Validators on Gonka testnet were dropping out of the epoch signing group during BLS DKG because gas cost grew with each new participant. Two fixes on the release/v0.2.12 branch, landing between 2026-04-16 and 2026-04-21, removed the growth on the hot path and preemptively closed four more places that would have broken once v0.2.12 turns on transaction fees.
Timeline (UTC)
- Pre-2026-04-16 — A testnet trace captured
MsgSubmitGroupKeyValidationSignaturefailing withgasWanted: 10000000, gasUsed: 10240546. Validators who sent that transaction silently dropped from the new epoch. - 2026-04-16 00:29 — PR #1070 opened. Moves dealer-part storage out of the shared struct into per-participant records.
- 2026-04-17 14:48 — PR #1070 merged. Dealer-part submissions now pay the same gas regardless of order.
- 2026-04-17 20:30 — PR #1088 opened. Applies the same pattern to four more places across BLS and the bridge.
- 2026-04-21 00:17 — PR #1088 merged. All five growing-gas paths closed.
What broke
BLS DKG is the process where epoch participants jointly build a shared signing key. In an 8-participant group, the 1st dealer paid roughly 187k gas for its share. The 8th paid roughly 10.4M gas, a 56x difference that matches the Cosmos SDK per-byte write pricing.
Gonka estimates gas by simulating the transaction beforehand. Between simulation and inclusion in a block, more dealer submissions could land, increasing the payload size. Real gas exceeded the simulated estimate, and the transaction failed with out of gas.
A failed dealer missed CalculateSlotsWithDealerParts, fell below the ITotalSlots/2 threshold in TransitionToVerifyingPhase, and was filtered out of the new epoch's signing group. From the outside it looked like validators were "dropping" after the upgrade — in reality their in-flight transactions ran out of gas before inclusion.
Root cause
SubmitDealerPart rewrote the entire EpochBLSData struct on every submission. The list of dealer parts lived inside that struct and grew with each new entry. Under byte-based gas pricing, every write paid for the whole growing list — so the Nth submission cost roughly N times the first.

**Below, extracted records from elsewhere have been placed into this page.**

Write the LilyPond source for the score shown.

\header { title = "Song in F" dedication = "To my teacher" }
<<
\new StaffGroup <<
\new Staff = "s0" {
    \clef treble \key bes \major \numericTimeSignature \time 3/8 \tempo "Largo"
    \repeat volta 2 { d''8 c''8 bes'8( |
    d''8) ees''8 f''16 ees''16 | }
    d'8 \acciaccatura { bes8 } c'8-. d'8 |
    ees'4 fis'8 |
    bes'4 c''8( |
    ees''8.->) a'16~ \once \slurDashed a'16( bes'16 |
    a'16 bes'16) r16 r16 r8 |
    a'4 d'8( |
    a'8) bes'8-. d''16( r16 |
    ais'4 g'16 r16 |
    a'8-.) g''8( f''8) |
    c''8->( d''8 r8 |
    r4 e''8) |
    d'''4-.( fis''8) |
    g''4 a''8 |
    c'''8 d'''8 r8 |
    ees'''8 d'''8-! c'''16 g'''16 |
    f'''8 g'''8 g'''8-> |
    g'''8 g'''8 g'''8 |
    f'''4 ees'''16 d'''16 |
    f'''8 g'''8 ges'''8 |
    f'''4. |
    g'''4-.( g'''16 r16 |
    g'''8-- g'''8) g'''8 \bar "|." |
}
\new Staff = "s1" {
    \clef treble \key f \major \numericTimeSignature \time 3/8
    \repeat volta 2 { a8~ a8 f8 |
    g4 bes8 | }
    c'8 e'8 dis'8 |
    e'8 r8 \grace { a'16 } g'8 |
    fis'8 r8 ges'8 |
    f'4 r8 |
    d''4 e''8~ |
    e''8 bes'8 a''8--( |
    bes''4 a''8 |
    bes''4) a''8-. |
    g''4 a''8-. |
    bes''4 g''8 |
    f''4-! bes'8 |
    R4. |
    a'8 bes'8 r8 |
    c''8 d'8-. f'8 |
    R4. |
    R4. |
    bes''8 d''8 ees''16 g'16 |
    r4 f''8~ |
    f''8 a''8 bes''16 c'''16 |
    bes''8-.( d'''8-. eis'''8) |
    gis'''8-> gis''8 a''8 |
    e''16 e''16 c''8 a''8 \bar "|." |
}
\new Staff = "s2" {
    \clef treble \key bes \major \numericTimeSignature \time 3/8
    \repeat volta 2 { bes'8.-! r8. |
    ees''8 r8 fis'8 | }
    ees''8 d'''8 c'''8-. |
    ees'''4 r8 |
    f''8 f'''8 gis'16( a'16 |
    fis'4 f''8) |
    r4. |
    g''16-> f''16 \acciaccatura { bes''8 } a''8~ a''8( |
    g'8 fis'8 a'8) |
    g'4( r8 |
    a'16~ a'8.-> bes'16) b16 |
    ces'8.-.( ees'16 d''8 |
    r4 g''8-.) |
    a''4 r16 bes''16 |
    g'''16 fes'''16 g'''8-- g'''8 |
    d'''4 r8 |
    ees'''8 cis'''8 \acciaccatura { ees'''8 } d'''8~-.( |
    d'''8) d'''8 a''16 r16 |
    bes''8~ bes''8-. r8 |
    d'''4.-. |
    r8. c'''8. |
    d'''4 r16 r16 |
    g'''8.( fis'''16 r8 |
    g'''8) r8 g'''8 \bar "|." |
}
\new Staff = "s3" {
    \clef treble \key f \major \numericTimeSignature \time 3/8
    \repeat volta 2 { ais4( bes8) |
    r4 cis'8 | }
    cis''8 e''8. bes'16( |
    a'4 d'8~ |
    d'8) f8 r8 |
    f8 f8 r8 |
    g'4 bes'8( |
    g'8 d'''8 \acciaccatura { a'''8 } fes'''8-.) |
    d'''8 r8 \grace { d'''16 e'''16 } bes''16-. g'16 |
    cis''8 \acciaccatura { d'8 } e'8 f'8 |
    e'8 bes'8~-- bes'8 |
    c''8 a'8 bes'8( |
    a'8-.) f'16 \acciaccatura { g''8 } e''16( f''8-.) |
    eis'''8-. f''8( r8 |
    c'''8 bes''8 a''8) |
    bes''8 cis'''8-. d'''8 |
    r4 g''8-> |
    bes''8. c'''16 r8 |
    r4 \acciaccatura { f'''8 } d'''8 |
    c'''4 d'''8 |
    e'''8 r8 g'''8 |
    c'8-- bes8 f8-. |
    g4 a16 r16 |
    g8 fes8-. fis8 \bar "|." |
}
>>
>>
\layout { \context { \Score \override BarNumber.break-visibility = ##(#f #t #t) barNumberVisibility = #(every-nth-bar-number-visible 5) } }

The same pattern existed in four other places across the BLS and bridge modules: partial signatures for group-key validation, verification submissions, dealer complaints, threshold signing requests, and the validator list on bridge transactions. All of them were waiting to misbehave once transaction fees activate in v0.2.12.
Fix
PR #1070 moved dealer-part storage out of the shared struct into per-participant records keyed as {DealerPartPrefix}{epochID}/{participantIdx}. Writing one dealer part now costs the same gas no matter how many are already stored. All existing consumers — phase_transitions.go, dispute_resolution.go, msg_server_verifier.go, bls_crypto.go — still see the slice shape they always had, because GetEpochBLSData rebuilds it on read. Pre-upgrade inline entries stay valid as a baseline, and no migration step was required.
PR #1088 applied the same split to the four remaining places in five self-reviewed commits, one fix per commit. For nodes already running v0.2.12-rc, in-flight pre-split state is migrated inside the v0.2.12 upgrade handler.
Lessons
- Byte-priced writes turn any inline growing list into an O(N) trap. When the data lives inside a single struct, each new entry makes every future write more expensive than the last. Simulation-based estimation does not catch it, because the gap between estimate and inclusion is exactly where the list grows.
- Gas regressions surface late. The 8-participant DKG only hit the ceiling because
gasWantedwas set at 10M — smaller groups passed quietly. A static gas ceiling picked from observed cost leaves no headroom for late-arriving transactions. - Transaction fees amplify silent regressions. v0.2.12 introduces consensus fees, and the four other places with the same pattern would have started failing the moment fees activate. Preemptive splitting in PR #1088 avoided a second round of DKG dropouts on MainNet.
- AI-assisted review caught this class of bug twice in one week. PR #1070 and PR #1088 both credit Claude Opus 4.7 in their AI Usage notes; related PR #1087 credits
ai-reviewer on gemini_high. Each commit ships tests that pin the invariant, so any regression fails CI.